2. 1 La nature du discours tenu par le Vice : la plurivocité du mot

Il ne nous appartient pas dans cette étude de disserter sur toutes les théories élaborées par M. Bakhtine concernant l'interaction énonciative, mais certains éléments intéressent notre propos. Généralement, dans le schéma de la communication le rôle du locuteur est celui de l'activité langagière, de la construction, du façonnage et de la modélisation de l'énoncé, tandis que celui de l'auditeur est basé sur la réception passive, la perception et la compréhension du message énoncé. Bakhtine attribue et restitue à l'auditeur une activité aussi forte que celle du locuteur, une activité qu'il dénomme "responsivité active". Cette notion place l'accent sur la réponse accomplie par l'auditeur : celui qui reçoit, comme celui qui émet, élabore du sens :

‘Tandis que je parle je prends toujours en compte le fond aperceptif sur lequel ma parole sera reçue par le destinataire, le degré d'information que celui-ci possède sur la situation, ses connaissances spécialisées dans le domaine de l'échange culturel donné, ses opinions et ses convictions, ses préjugés (de mon point de vue), ses sympathies et ses antipathies, etc.— car c'est cela qui conditionnera sa compréhension responsive de mon énoncé. 37

Bakhtine , comme socio-linguiste, maintient que toutes les idéologies, — religion, droit, art, littérature, science, — ne sont que des systèmes de signes spécifiques, le langage étant le plus universel de tous, ce qui en fait l'instrument commun de la majorité des idéologies. Le signe pour Bakhtine n'est pas un fait de conscience individuelle, réductible aux lois de la psychologie. C'est plutôt un fait social, objectif, toujours donné du dehors à la conscience. Le mot, thème et forme du signe, est présenté comme "une arène en réduction où s'entrecroisent et luttent les accents sociaux à orientation contradictoire" dans Le Marxisme et la Philosophie du Langage 38 . C'est un index sensible aux changements sociaux. Pour lui le langage n'existe que par la parole et la parole n'est rien en dehors du dialogue, qui la fait vivre ; par contre, dans le monologue la parole se fige et meurt. La caractéristique fondamentale du discours romanesque est définie en tant qu'exploitation consciente et systématique des structures "dialogiques" du langage, de la plurivocité du mot, de la présence simultanée, dans un même énoncé, de sa voix et de celle d'autrui. Bien que Bakhtine théorise surtout sur la poétique du roman, ses propos nous paraissent pertinents en ce qui concerne les divers types de rapports qui peuvent s'instaurer dans un même texte, un même énoncé, un même mot, entre l'intention du locuteur et l'intention d'autrui.
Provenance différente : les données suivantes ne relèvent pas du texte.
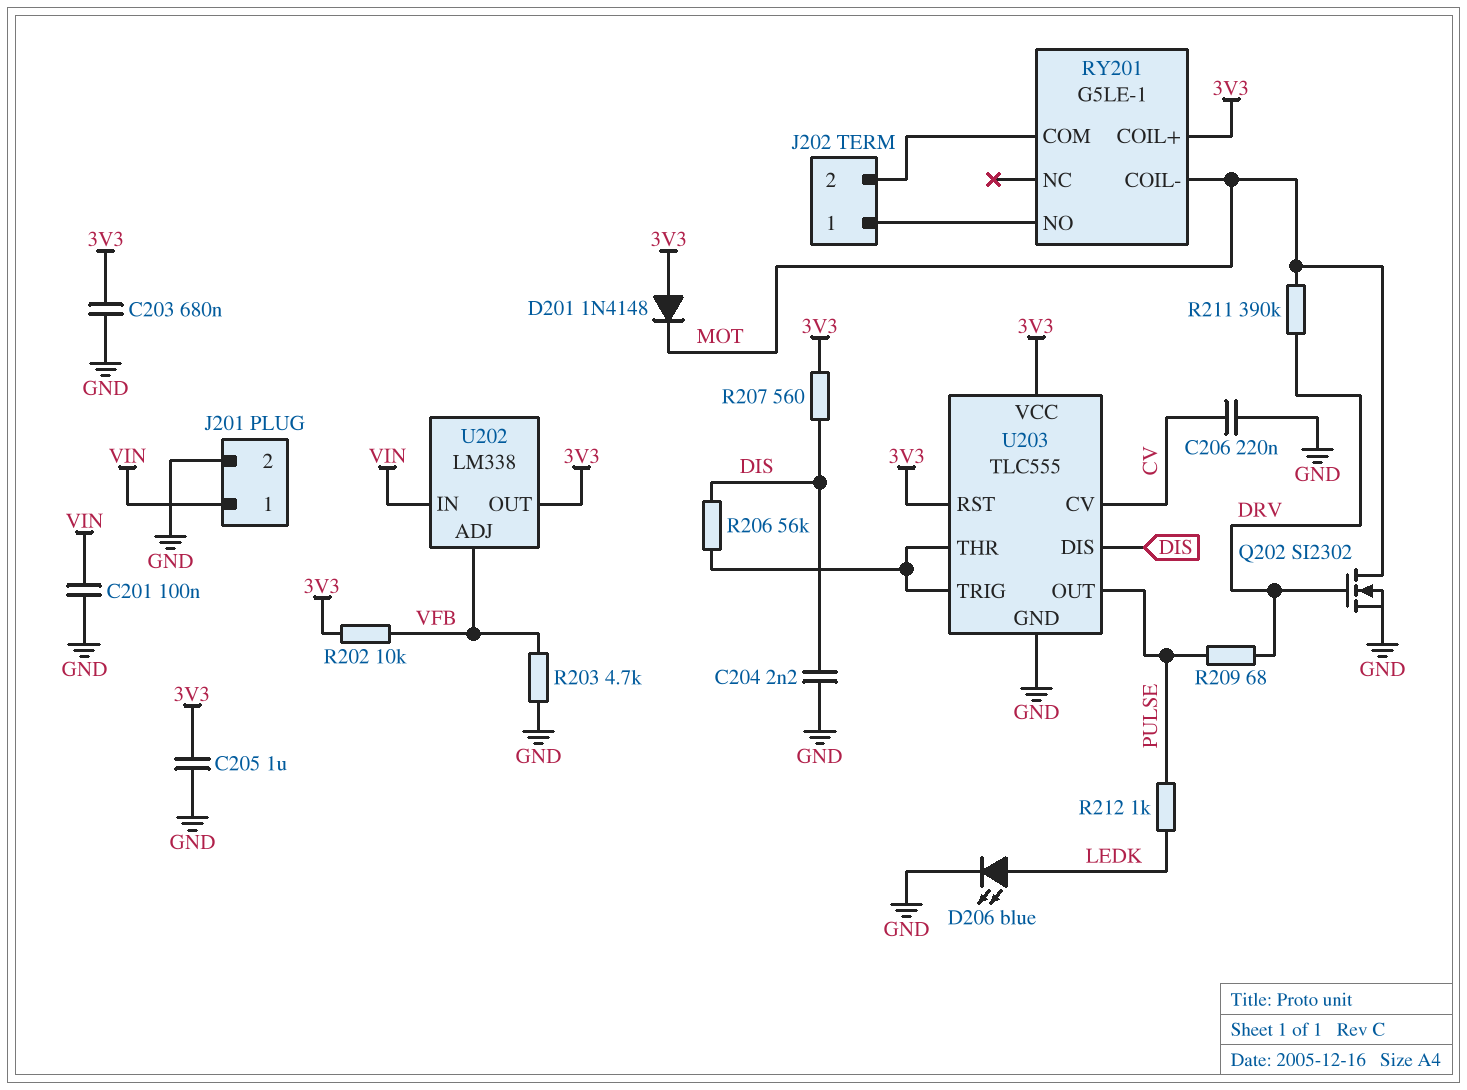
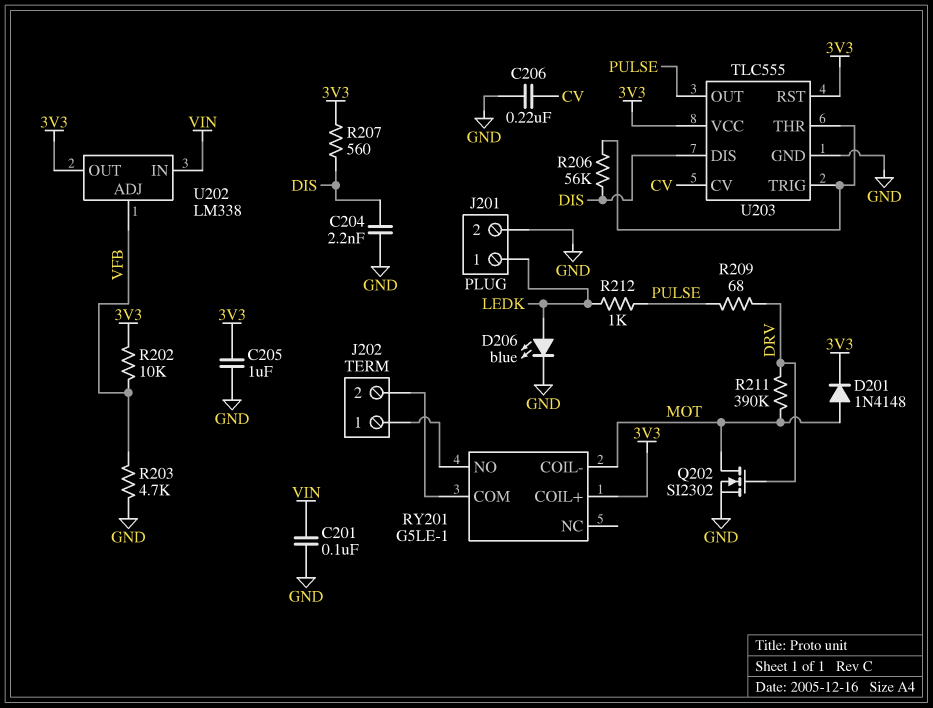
C203: 680nF (3V3, GND) -> none
D201: diode 1N4148 (A 3V3, K MOT) -> diode 1N4148 (A MOT, K 3V3)
J201 pin 1: VIN -> LEDK

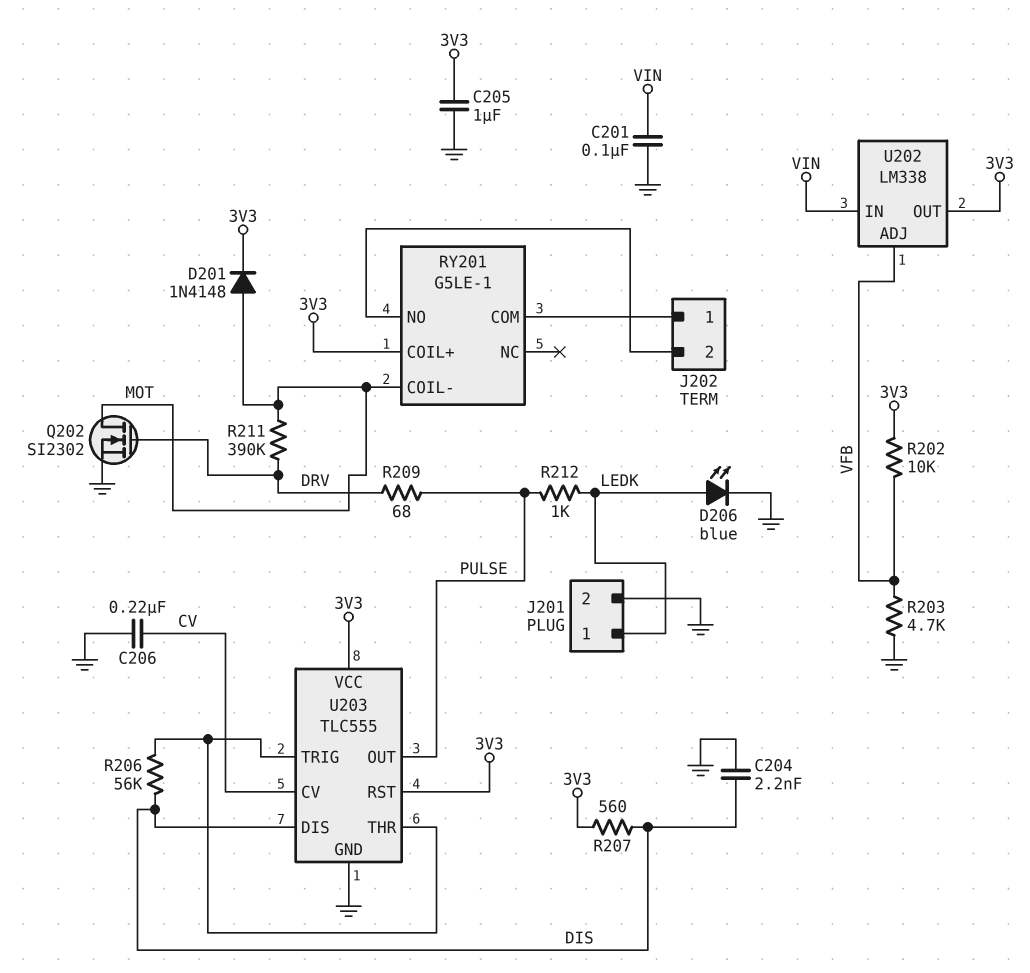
RY201 pin COM: J202/2 -> J202/1
RY201 pin NO: J202/1 -> J202/2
Bakhtine considère que les sociétés pré-modernes furent caractérisées par ce qu'il qualifie de "monolinguisme ", une langue stable et unifiée. Il use de la notion de "polylinguisme " pour signifier la présence simultanée de deux ou de plusieurs langues nationales au sein de la même société, un phénomène qui s'est développé dans la Rome antique et pendant la Renaissance. Un troisième concept, celui de "multilinguisme ", fait ressortir la présence de différents modes de parler et d'un conflit entre les discours centripètes et les discours centrifuges, entre le discours officiel et le discours non-officiel à l'intérieur d'une même langue nationale. Ces trois concepts pourraient être mis en parallèle avec les différentes étapes de la montée et du prestige des langues vernaculaires, et éclairer davantage le processus de "naturalisation" du rôle du Vice que Bernard Spivack 39 a décrit, processus qui selon lui correspond à un affaiblissement de l'allégorie comme mode de représentation. Nous ne pourrons qu'esquisser ce parcours dans les pages qui suivent, en se référant tout d’abord à M. C. Bradbrook qui fait la remarque suivante:

‘In learned circles it was, up to the eighties, a question whether English was fit to be used at all for any but practical everyday affairs .... Quite suddenly, towards the end of the fifteen eighties, apologies for the rude, barbarous, base, vile, barren and 'misorned' vulgar tongue gave way to triumph 40 .’

et en citant Alexander Neville qui, dans sa préface au lecteur de sa traduction de The Lamentable Tragedy of Oedipus ... out of Seneca (1563), prie ses allocutaires de bien vouloir prendre conscience de l'infériorité de la langue anglaise par rapport au latin au niveau du style :

‘In fine, I beseech all to gether (if so it might be) to beare with my rudenes, and consider the grosenes of our owne Countrey language, which can by no meanes aspire to the high lofty Latinists stile. 41

Notes
37.

Mikhaïl Bakhtine , Esthétique de la création verbale, traduit par Alfréda Aucouturie, Paris: Gallimard, 1984, p. 304.

38.

Mikhaïl Bakhtine , Le Marxisme et la philosophie du langage. Essai d'application de la méthode en linguistique, traduit par Marina Yaguello,Paris: Editions de Minuit, 1977, p. 67.

39.

Bernard Spivack , The Allegory of Evil, New York and London: Colombia University Press, 1958, p. 312 : The whole effort, in short, of the world in which he now finds himself is to naturalize him to its human laws and conventions,[…]"

40.

M. C. Bradbrook, The Growth and Structure of Elizabethan Comedy, London: Chatto & Windus, 1955, p. 33-34.

41.

Texte cité par Norbert H. Platz, éditeur, English Dramatic Theories, Vol. I, From Elyot to the Age of Dryden, 1531-1668, Tübingen: Max Niemeyer Verlag, 1973, p. 10.